The sound here includes shifts of perspective and understandable compression but there’s nothing annoying. The EMI microphones certainly capture a pleasing halo of resonance about the voices and there is a better sense of the Festival House stage acoustic than the contemporaneous Decca Götterdämmerung (Testament) where the microphones where closer. Where the Decca 1951 Götterdämmerung and 1955 Ring microphone placement really score is in bringing forward the colours of Wagner’s orchestration. That said, EMI’s engineers certainly caught the brass and timpani better than, say, the radio broadcast tapes of the famous 1953 Krauss Ring. And blame for the distant woodwind can partly be levelled at Karajan.

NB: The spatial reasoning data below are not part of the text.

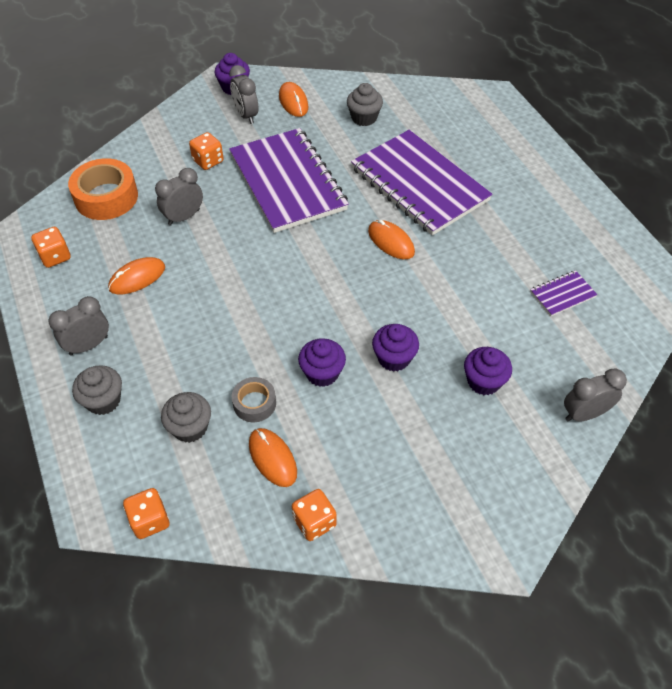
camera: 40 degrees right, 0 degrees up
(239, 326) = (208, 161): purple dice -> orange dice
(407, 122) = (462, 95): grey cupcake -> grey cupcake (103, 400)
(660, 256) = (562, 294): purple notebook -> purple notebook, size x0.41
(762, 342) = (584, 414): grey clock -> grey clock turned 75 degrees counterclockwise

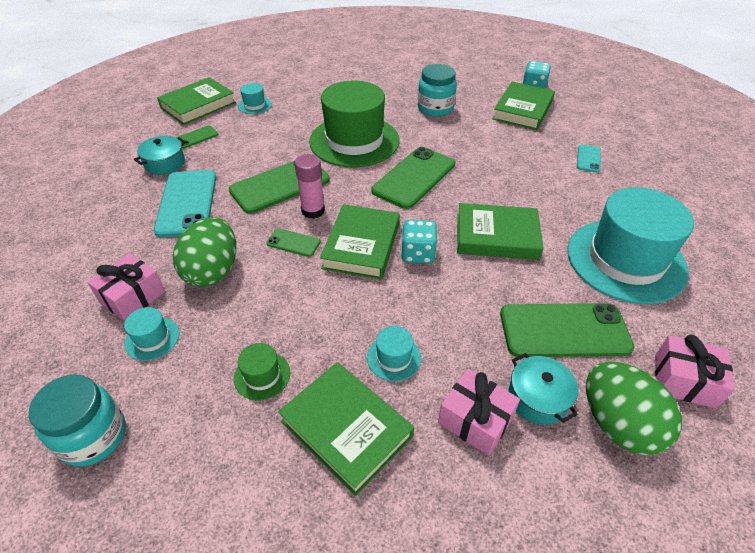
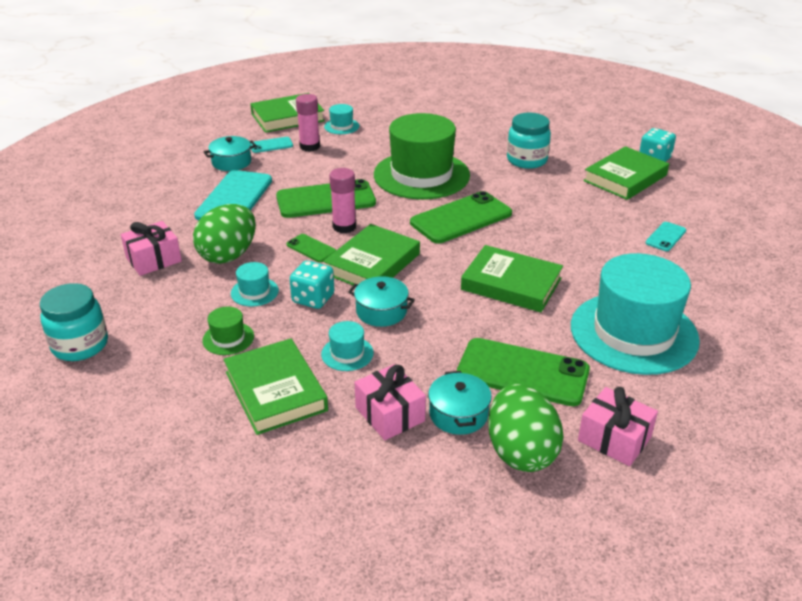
camera: 20 degrees right, 10 degrees down
(152, 338) = (154, 292): turquoise hat -> turquoise hat (254, 292)
(196, 137) = (271, 145): green phone -> turquoise phone
(235, 131) = (310, 146): none -> pink glue stick
(399, 298) = (381, 311): none -> turquoise pot
(418, 254) = (422, 281): turquoise dice -> turquoise dice (313, 298)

Our generation has assembled Walküre casts equal to or greater than this. For example Christine Brewer, Janice Watson and James Morris sang with Donald Runnicles conducting at a 2000 Proms concert. Or who can forget Meier, Terfel and Gasteen at the 2005 Proms? Going back further in living memory there was the powerful English National Opera team of Norman Bailey and Margaret Curphey with one of the greatest Brünnhildes of all: Rita Hunter.

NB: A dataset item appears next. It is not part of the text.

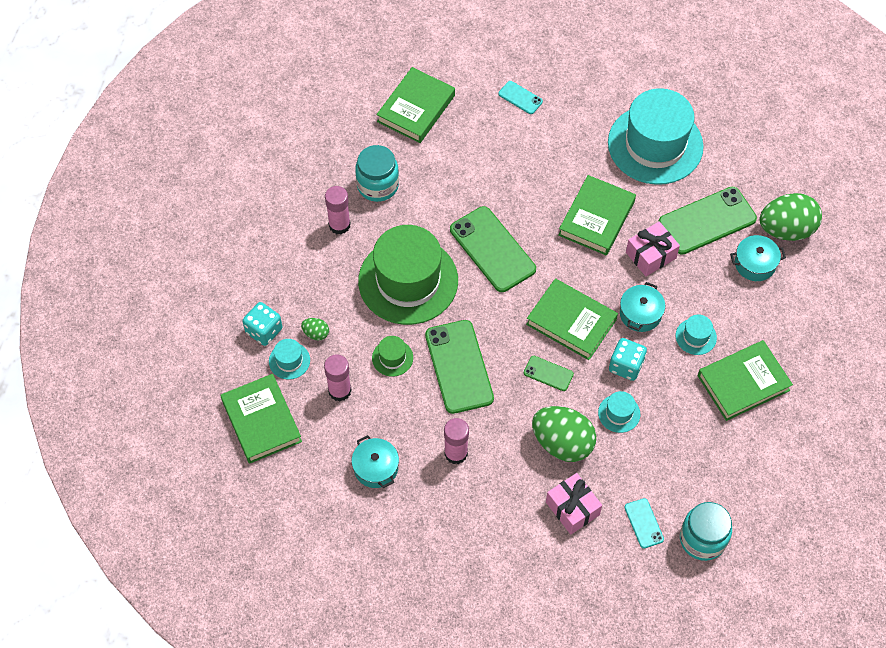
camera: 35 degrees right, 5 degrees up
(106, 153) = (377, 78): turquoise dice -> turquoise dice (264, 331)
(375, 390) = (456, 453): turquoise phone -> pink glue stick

Furthermore there is a better cast 1951 Walküre which is not from Bayreuth. Not far away in Geneva we have an impressive live concert performance under Robert Denzler (Walhall). The broadcast sound is mostly satisfactory and Denzler is not as consistently inspired as Karajan. But Helene Werth’s pure and passionate Sieglinde is a lyrical foil to Rysanek, revealing a beguiling youthfulness and vulnerability. Ludwig Hofmann’s Wotan shows some strain in Wagner’s higher writing but his rich resonant bass will make your spine tingle. It feels churlish to mention Georgine von Milinkovic’s tight vibrato because her Brünnhilde mixes bright metal, power, melting freshness and radiance. Take a teleological approach and sample Milinkovic’s final lines first: she soars upward and outward thrillingly extending the notes as Brünnhilde makes one last great stand; truly a goddess who cannot bear to let go. This is recorded history’s often overlooked ‘B’ cast and you should make their acquaintance.

EMI’s booklet includes a libretto with English and French translations, a background essay by Richard Osborne, cast photos and a reproduction of the dull original album cover.